Are Electromyography Data a Fingerprint for Patients with Cerebral Palsy (CP)?

Appl. Sci. 2025, 15(2), 766; https://doi.org/10.3390/app15020766
by Mehrdad Davoudi 1,*, Firooz Salami 1, Robert Reisig 1, Dimitrios A. Patikas 2, Nicholas A. Beckmann 1, Katharina S. Gather 1,3 and Sebastian I. Wolf 1
Reviewer 1: Anonymous
Reviewer 2:
Reviewer 3:
Appl. Sci. 2025, 15(2), 766; https://doi.org/10.3390/app15020766
Submission received: 12 December 2024 / Revised: 13 January 2025 / Accepted: 14 January 2025 / Published: 14 January 2025
(This article belongs to the Special Issue Human Biomechanics and EMG Signal Processing)

Round 1

Reviewer 1 Report

Comments and Suggestions for Authors

Review applsci-3369540-peer-review-v1

The paper, "Are Electromyography Data a Fingerprint for Patients with Cerebral Palsy (CP)?", examines changes in electromyography (EMG) patterns and gait parameters following multilevel surgical treatment in individuals with cerebral palsy (CP).

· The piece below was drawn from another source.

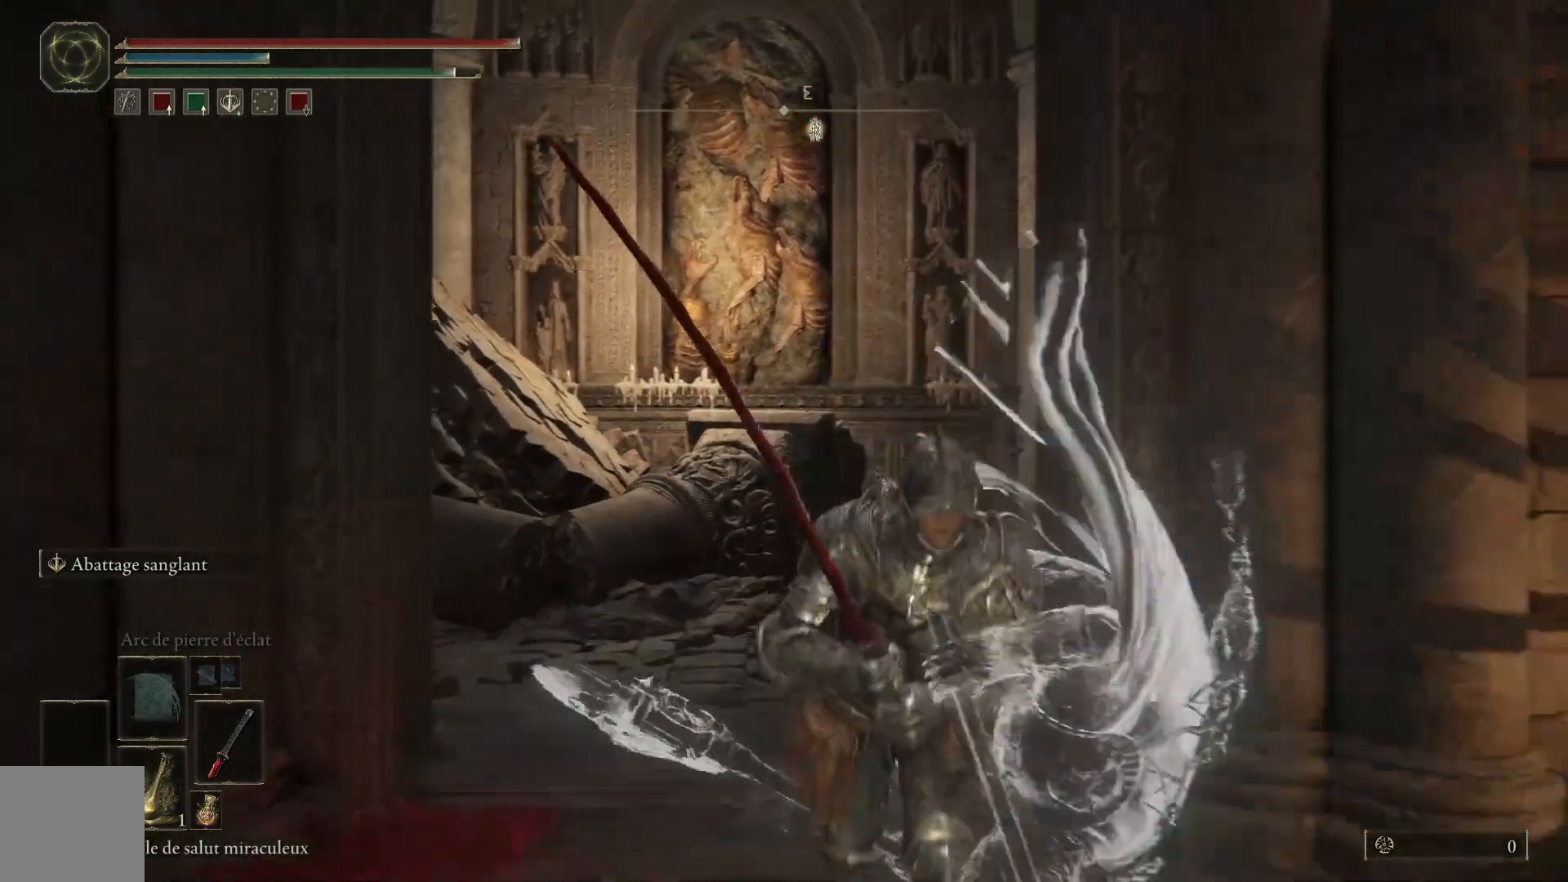
{"buttons": [], "left_stick": "center", "right_stick": "center", "events": [[33, "B", "up"], [383, "left_stick", "center"]]}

The study focuses on EMG indices, including the EMG Deviation Index (EDI), EMG Profile Score (EPS), and Dynamic Motor Control Index (DMC), to evaluate their potential in predicting surgical outcomes. By analyzing systematic changes in EMG post-surgery, the research highlights DMC as a promising predictor of treatment success, offering valuable insights into motor control improvements in CP patients.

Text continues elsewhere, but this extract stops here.